As a global leader in the provision of facility management, project delivery, energy and sustainability, BGIS has launched a sustainable procurement policy for the APAC region in alignment with the International Organisation for Standardisation 20400 (ISO 20400).
“The good news is that rather than being a roadblock to achieving business objectives, sustainable procurement can contribute by increasing reputation and brand recognition, as well as effecting revenue growth, improved consumer confidence and better supplier relationships,” says Brian Peirce, Director Of Procurement & Digital FM - Asia Pacific.
What is ISO 20400?
Generally speaking, ‘sustainable procurement’ is a growing focus among the world’s leading organisations where the businesses take into account the environmental and ecological impacts of purchasing supplies and services, while also considering the business’ needs.
Businesses are no longer viewing themselves as islands, but part of a larger ecosystem and considering the global impact of their decisions.
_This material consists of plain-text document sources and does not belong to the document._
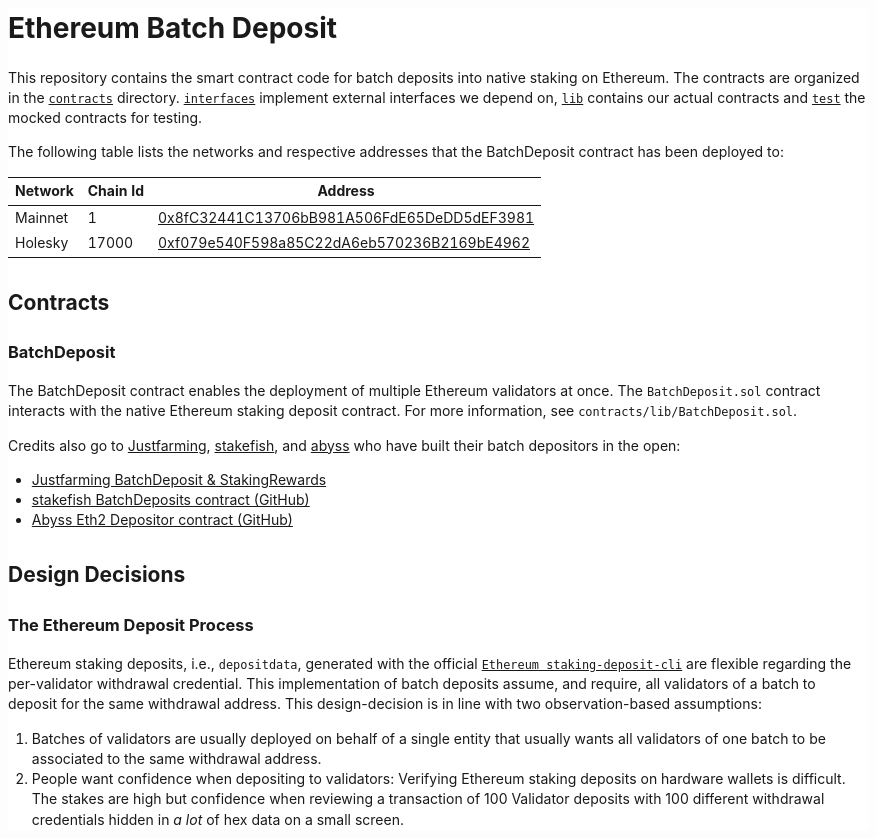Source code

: # Ethereum Batch Deposit

This repository contains the smart contract code for batch deposits into native staking on Ethereum.
The contracts are organized in the [`contracts`](/contracts) directory. [`interfaces`](/contracts/interfaces) implement external interfaces we depend on, [`lib`](/contracts/lib) contains our actual contracts and [`test`](/contracts/test) the mocked contracts for testing.

The following table lists the networks and respective addresses that the BatchDeposit contract has been deployed to:

| Network | Chain Id | Address                                                                                                                       |
| ------- | -------- | ----------------------------------------------------------------------------------------------------------------------------- |
| Mainnet | 1        | [0x8fC32441C13706bB981A506FdE65DeDD5dEF3981](https://etherscan.io/address/0x8fc32441c13706bb981a506fde65dedd5def3981)         |
| Holesky | 17000    | [0xf079e540F598a85C22dA6eb570236B2169bE4962](https://holesky.etherscan.io/address/0xf079e540f598a85c22da6eb570236b2169be4962) |

## Contracts

### BatchDeposit

The BatchDeposit contract enables the deployment of multiple Ethereum validators at once. The `BatchDeposit.sol` contract interacts with the native Ethereum staking deposit contract. For more information, see `contracts/lib/BatchDeposit.sol`.

Credits also go to [Justfarming](https://www.justfarming.xyz), [stakefish](https://www.stake.fish), and [abyss](https://www.abyss.finance) who have built their batch depositors in the open:

- [Justfarming BatchDeposit & StakingRewards](https://github.com/justfarming/contracts)
- [stakefish BatchDeposits contract (GitHub)](https://github.com/stakefish/eth2-batch-deposit/blob/main/contracts/BatchDeposits.sol)
- [Abyss Eth2 Depositor contract (GitHub)](https://github.com/abyssfinance/abyss-eth2depositor/blob/main/contracts/AbyssEth2Depositor.sol)

## Design Decisions

### The Ethereum Deposit Process

Ethereum staking deposits, i.e., `depositdata`, generated with the official [`Ethereum staking-deposit-cli`](https://github.com/ethereum/staking-deposit-cli) are flexible regarding the per-validator withdrawal credential. This implementation of batch deposits assume, and require, all validators of a batch to deposit for the same withdrawal address. This design-decision is in line with two observation-based assumptions:

1. Batches of validators are usually deployed on behalf of a single entity that usually wants all validators of one batch to be associated to the same withdrawal address.
2. People want confidence when depositing to validators: Verifying Ethereum staking deposits on hardware wallets is difficult. The stakes are high but confidence when reviewing a transaction of 100 Validator deposits with 100 different withdrawal credentials hidden in _a lot_ of hex data on a small screen.
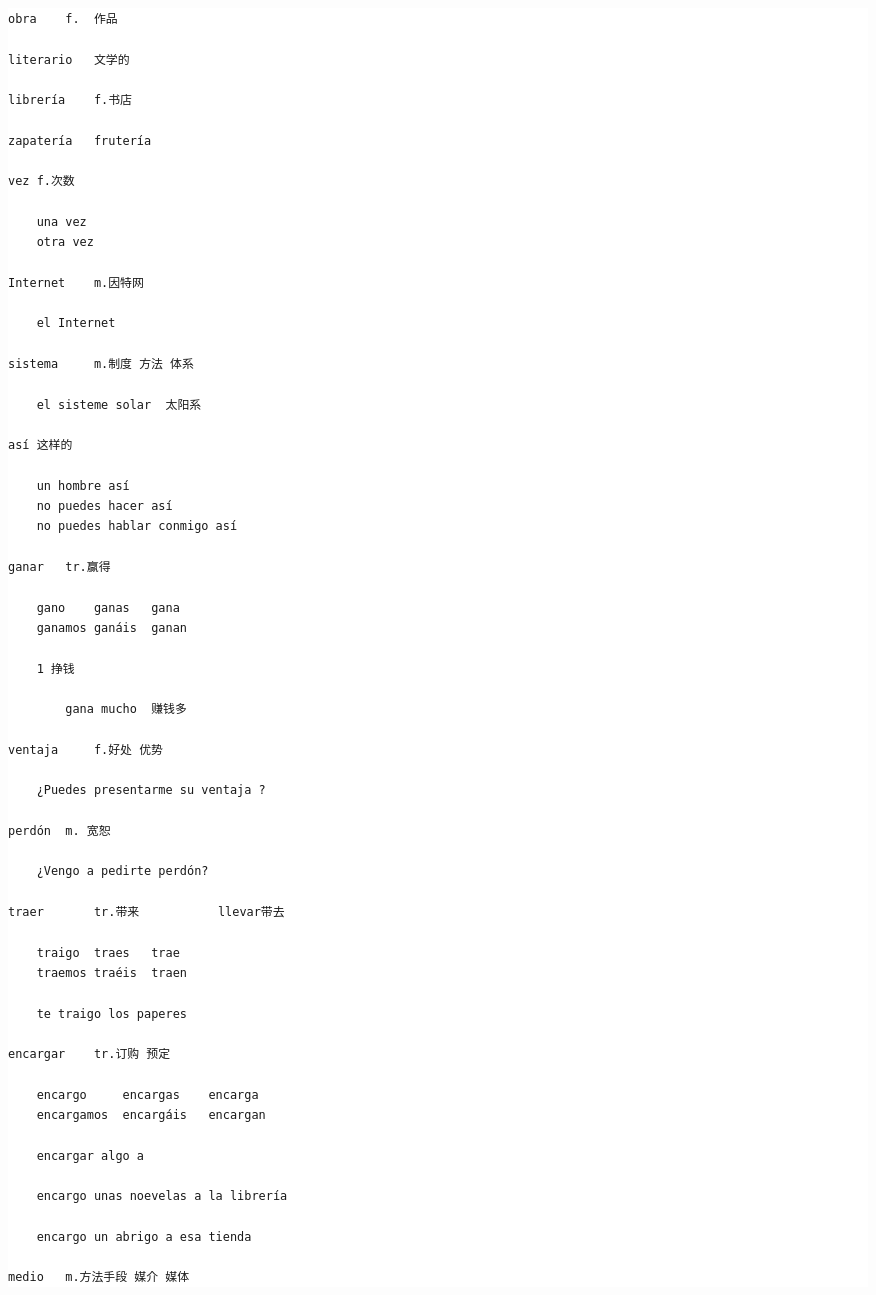 	obra 	f.	作品
	
	literario	文学的
	
	librería	f.书店
	
	zapatería	frutería
	
	vez	f.次数
	
		una vez	
		otra vez
	
	Internet	m.因特网
	
		el Internet
	
	sistema		m.制度 方法 体系
	
		el sisteme solar  太阳系
	
	así	这样的
	
		un hombre así
		no puedes hacer así
		no puedes hablar conmigo así
	
	ganar 	tr.赢得
	
		gano 	ganas 	gana
		ganamos	ganáis	ganan
	
		1 挣钱
	
			gana mucho  赚钱多
	
	ventaja		f.好处 优势
	
		¿Puedes presentarme su ventaja ?
	
	perdón	m. 宽恕
	
		¿Vengo a pedirte perdón?
	
	traer		tr.带来			llevar带去
	
		traigo 	traes	trae
		traemos	traéis	traen
	
		te traigo los paperes
	
	encargar	tr.订购 预定
	
		encargo		encargas	encarga
		encargamos	encargáis	encargan
		
		encargar algo a
	
		encargo unas noevelas a la librería
	
		encargo un abrigo a esa tienda
		
	medio 	m.方法手段 媒介 媒体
By choosing suppliers whose working conditions for employees are decent, products are environmentally sustainable, and services improve socio-economic issues (inequality, poverty etc), businesses of all sizes are making a collective difference for the better toward our global future.
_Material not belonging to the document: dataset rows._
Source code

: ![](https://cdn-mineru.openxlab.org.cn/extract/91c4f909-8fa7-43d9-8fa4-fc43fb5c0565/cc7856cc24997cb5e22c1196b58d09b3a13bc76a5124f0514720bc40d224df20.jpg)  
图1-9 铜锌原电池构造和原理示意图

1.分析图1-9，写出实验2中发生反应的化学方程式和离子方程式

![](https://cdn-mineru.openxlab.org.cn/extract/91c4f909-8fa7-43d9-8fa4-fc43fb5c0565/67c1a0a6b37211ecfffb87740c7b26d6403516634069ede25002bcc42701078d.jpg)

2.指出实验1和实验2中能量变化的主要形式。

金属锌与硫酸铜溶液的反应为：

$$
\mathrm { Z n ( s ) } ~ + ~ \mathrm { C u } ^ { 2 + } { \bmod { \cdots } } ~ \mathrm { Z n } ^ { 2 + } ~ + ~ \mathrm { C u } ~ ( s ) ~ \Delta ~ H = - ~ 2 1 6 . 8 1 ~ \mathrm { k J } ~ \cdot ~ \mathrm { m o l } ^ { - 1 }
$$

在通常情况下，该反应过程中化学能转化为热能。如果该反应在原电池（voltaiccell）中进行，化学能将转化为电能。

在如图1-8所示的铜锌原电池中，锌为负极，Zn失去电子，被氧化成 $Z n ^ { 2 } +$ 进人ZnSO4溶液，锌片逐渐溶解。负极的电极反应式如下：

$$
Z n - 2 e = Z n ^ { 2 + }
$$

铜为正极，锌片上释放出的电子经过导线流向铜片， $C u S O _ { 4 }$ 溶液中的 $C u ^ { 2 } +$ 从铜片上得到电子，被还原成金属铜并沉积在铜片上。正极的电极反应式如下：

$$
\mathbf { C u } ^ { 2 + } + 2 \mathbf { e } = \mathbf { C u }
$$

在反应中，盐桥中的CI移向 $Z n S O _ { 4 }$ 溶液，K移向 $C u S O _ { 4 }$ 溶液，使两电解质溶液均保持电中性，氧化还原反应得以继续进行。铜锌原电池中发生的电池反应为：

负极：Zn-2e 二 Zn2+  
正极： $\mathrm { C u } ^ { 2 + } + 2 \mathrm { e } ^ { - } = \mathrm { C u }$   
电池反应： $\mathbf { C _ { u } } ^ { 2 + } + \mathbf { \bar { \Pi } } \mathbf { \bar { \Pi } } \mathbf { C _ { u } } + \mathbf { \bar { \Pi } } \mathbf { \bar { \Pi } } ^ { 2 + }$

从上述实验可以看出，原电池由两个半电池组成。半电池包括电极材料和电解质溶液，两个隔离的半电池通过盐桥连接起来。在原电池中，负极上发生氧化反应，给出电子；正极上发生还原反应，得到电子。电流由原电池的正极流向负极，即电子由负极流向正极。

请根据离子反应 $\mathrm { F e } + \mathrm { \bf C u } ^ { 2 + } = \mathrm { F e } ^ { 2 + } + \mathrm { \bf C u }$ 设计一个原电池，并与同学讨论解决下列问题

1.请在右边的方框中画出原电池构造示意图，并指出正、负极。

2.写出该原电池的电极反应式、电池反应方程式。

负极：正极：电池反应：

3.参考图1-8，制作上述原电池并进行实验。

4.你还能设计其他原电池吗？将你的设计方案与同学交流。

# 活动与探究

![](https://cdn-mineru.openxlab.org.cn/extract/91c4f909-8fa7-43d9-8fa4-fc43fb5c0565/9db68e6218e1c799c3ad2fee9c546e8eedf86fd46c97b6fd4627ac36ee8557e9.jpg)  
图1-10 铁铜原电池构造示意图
Funded and managed by Action Sustainability Community Interest Company Ltd – a social enterprise in the United Kingdom, ISO 20400 is an international best practice sustainable procurement framework to help businesses and governments self-assess and implement sustainable procurement.
After four years of round table discussions, research, and consulting, ISO 20400 was launched in April of 2017, as a not-for-profit and free platform for businesses to access. At the time of launching, ISO 20400 had more than 160 national standards bodies across the world signed as members.
In 2020, BGIS was one of the first businesses in the Asia-Pacific region to launch a sustainable procurement policy in alignment with ISO 20400.
“While BGIS always had robust sustainable procurement inclusions in our pre-existing procurement policy, over recent years our organisation had matured in its adoption of broader sustainable procurement practices,” said Mr Peirce.
“We had rapidly expanded our engagement of diverse supplier enterprises, invested in systems to safely manage our supplier labour force and made significant progress in mitigating modern slavery in our supply chains. With the release of ISO 20400, we saw great alignment with our own established operating practices and felt that we could be an early adopter of its core objectives.”
Implementing sustainable procurement
Whether it is considered ignorance of a generation or willful disregard, many businesses across the world have a track record of using standards of procurement, by what would be considered today as abhorrent.
While some businesses may consider it good enough to not be doing the wrong thing, companies like BGIS are stepping up to the plate, and actively doing the right thing and creating a future that the next generations can build upon - rather than correcting.
“Throughout 2020, we provided opportunities for 24 Supply Nation-certified members and increased our Indigenous spend by almost 60 per cent year-on-year. This places us well above the Australian national average, with an Indigenous spend 3.3 times greater than the facilities management industry average. In terms of successful outcomes resulting from the sustainable procurement policy, this is certainly one our proudest so far,” said Mr Peirce.
BGIS regularly measures its performance in sustainable procurement against key metrics, with outcomes shared publicly in its annual Corporate Social Responsibility Report.
“For BGIS, we pride ourselves on being a leader in our industry when it comes to corporate social responsibility. Developing a sustainable procurement policy and framework in alignment with ISO 20400 has enabled us to truly demonstrate leadership in this area to clients, suppliers and business partners.”
Before implementing the guidelines provided by ISO 20400, businesses are urged to examine four key areas of their current procurement process:
1. Examine ‘buying culture’
Businesses need to ask themselves:
- How do you buy goods and services?
- Who do you buy from?
- How much control do you have over your suppliers’ risks?
- Are your demands of your suppliers realistic?
2. Know your supply chain
Evaluate the cost of the supply chain in your organisation. What proportion of your revenue goes towards paying suppliers? Do you know their societal and environmental impact?
3. Think strategically
Consider the risks and opportunities of working more closely with your main suppliers – across the whole life cycle.
4. Get buy-in from top management
Ensure key decision-makers and influencers are on board and aware of the benefits, opportunities and possible consequences of implementing sustainable procurement.
To date, ISO has published more than 21,500 International Standards and related documents covering almost every industry across the globe, including technology, food safety, agriculture, tourism and healthcare.
All this information and more is available at ISO20400.org.